Here are my SMS and RV300 settings (not including the rear trim pot which, if I'm recalling correctly now, is around set around 1-2 o'clock. These work for me, with my guitar (Philtone Jerrycaster - I live primarily on the middle Super 2 split) and my effects. They might not with your guitar and your effects. That's why, while I'm happy to share my settings and enjoy seeing others', anyone else's preferences - even Jerry's! - cannot, in a vacuum, substitute for your own. Note also that my SMS and RV300 settings are cumulative. A change in any control on one necessarily affects the other. I settled on my own preferences after months of experimentation, changes, more experimentation, more changes, etc. Some people may "know" within minutes what they prefer. That's cool. I kinda wish I could. But it's not me. I need the data that only multiple practices and gigs can provide to figure it all out for myself.

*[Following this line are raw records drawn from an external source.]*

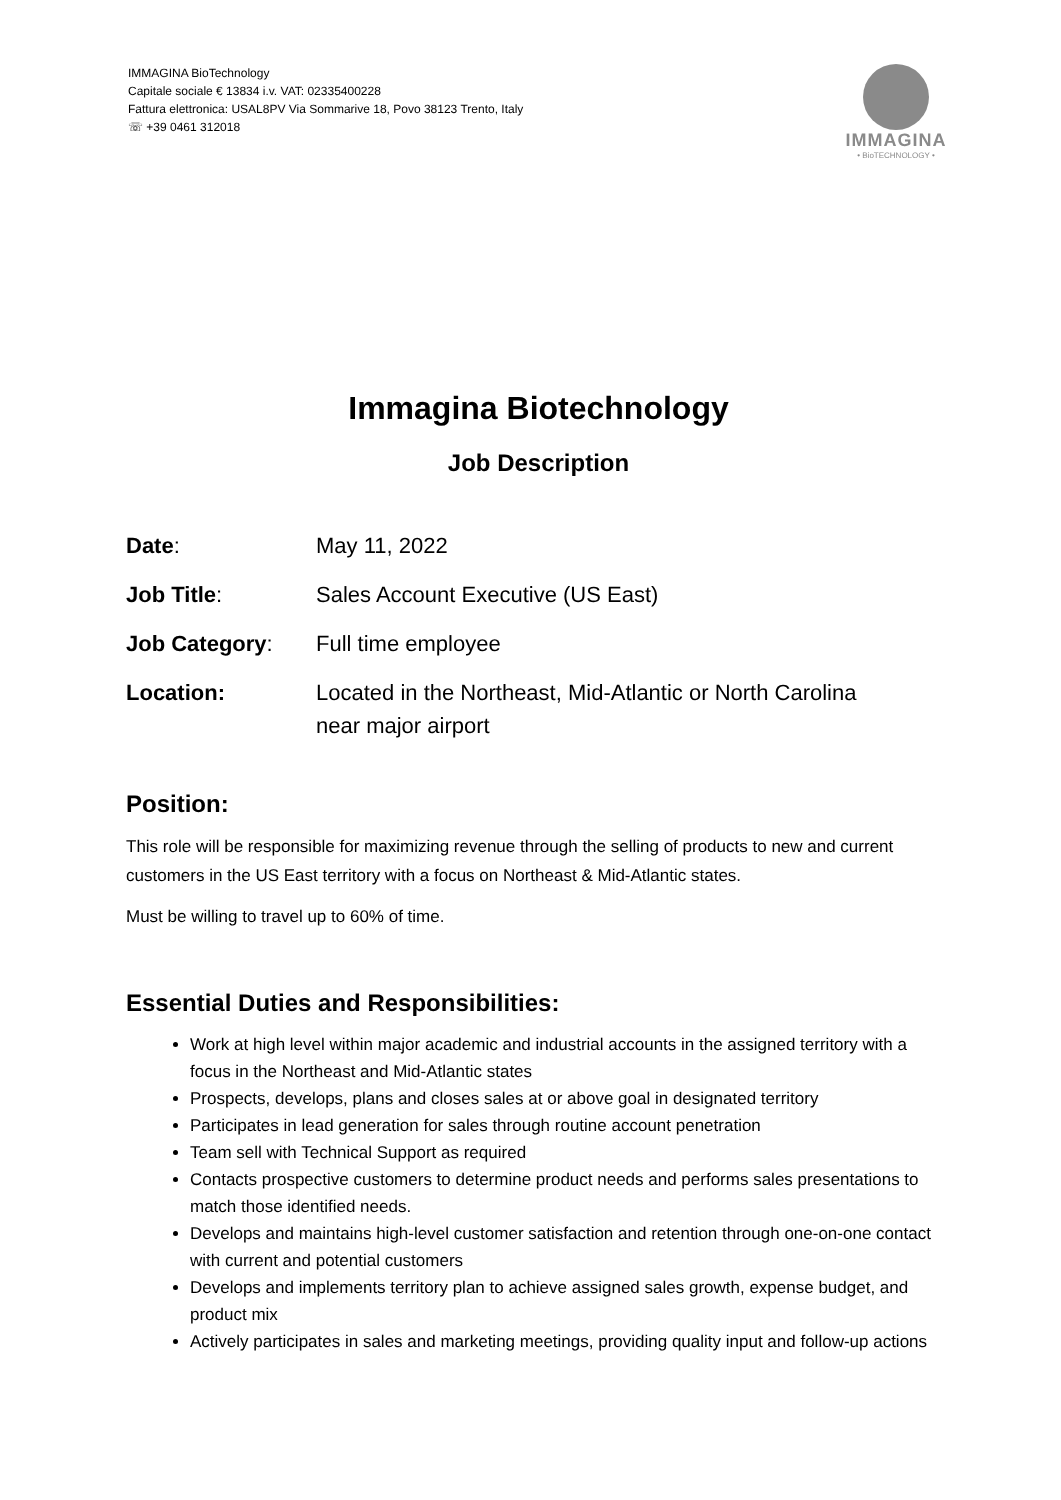IMMAGINA BioTechnology
Capitale sociale € 13834 i.v. VAT: 02335400228
Fattura elettronica: USAL8PV Via Sommarive 18, Povo 38123 Trento, Italy
☏ +39 0461 312018
IMMAGINA
• BioTECHNOLOGY •
Immagina Biotechnology
Job Description
Date: May 11, 2022
Job Title: Sales Account Executive (US East)
Job Category: Full time employee
Location: Located in the Northeast, Mid-Atlantic or North Carolina
near major airport
Position:
This role will be responsible for maximizing revenue through the selling of products to new and current customers in the US East territory with a focus on Northeast & Mid-Atlantic states.
Must be willing to travel up to 60% of time.
Essential Duties and Responsibilities:
Work at high level within major academic and industrial accounts in the assigned territory with a focus in the Northeast and Mid-Atlantic states
Prospects, develops, plans and closes sales at or above goal in designated territory
Participates in lead generation for sales through routine account penetration
Team sell with Technical Support as required
Contacts prospective customers to determine product needs and performs sales presentations to match those identified needs.
Develops and maintains high-level customer satisfaction and retention through one-on-one contact with current and potential customers
Develops and implements territory plan to achieve assigned sales growth, expense budget, and product mix
Actively participates in sales and marketing meetings, providing quality input and follow-up actions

For me, my Reactance and Definition controls roughly parallel my bass and treble controls: the former way down; the latter way up. I can tell you that this is
not how I started out with my RV300. I came in with the preconception that the former should be higher and the latter lower. But that's not what my ears told me and I know well enough by now to trust my ears, not my eyes.
You'll also note that the volume levels on the two RV300 channels are set quite differently. That's because each side of my RV300 is driving a very different type of speaker. The side with the volume up higher is driving a Weber Neomag. That's my "main" tone. The other side with the volume lower is driving a Jensen Neo 12-100. That's my secondary tone. I use it to compensate for my perception of the Neomag's weakness - that while it has wonderful treble and upper mids, it's whimpy on the lower mids. The Neo 12-100, in contrast, has robust, really filling lower mids. So I set the Neomag to the volume I need at the time and bring up the Neo 12-100 just enough to yield the combined fuller tone that I prefer.
This is all, to repeat, just a box of rain. Believe it if you need it.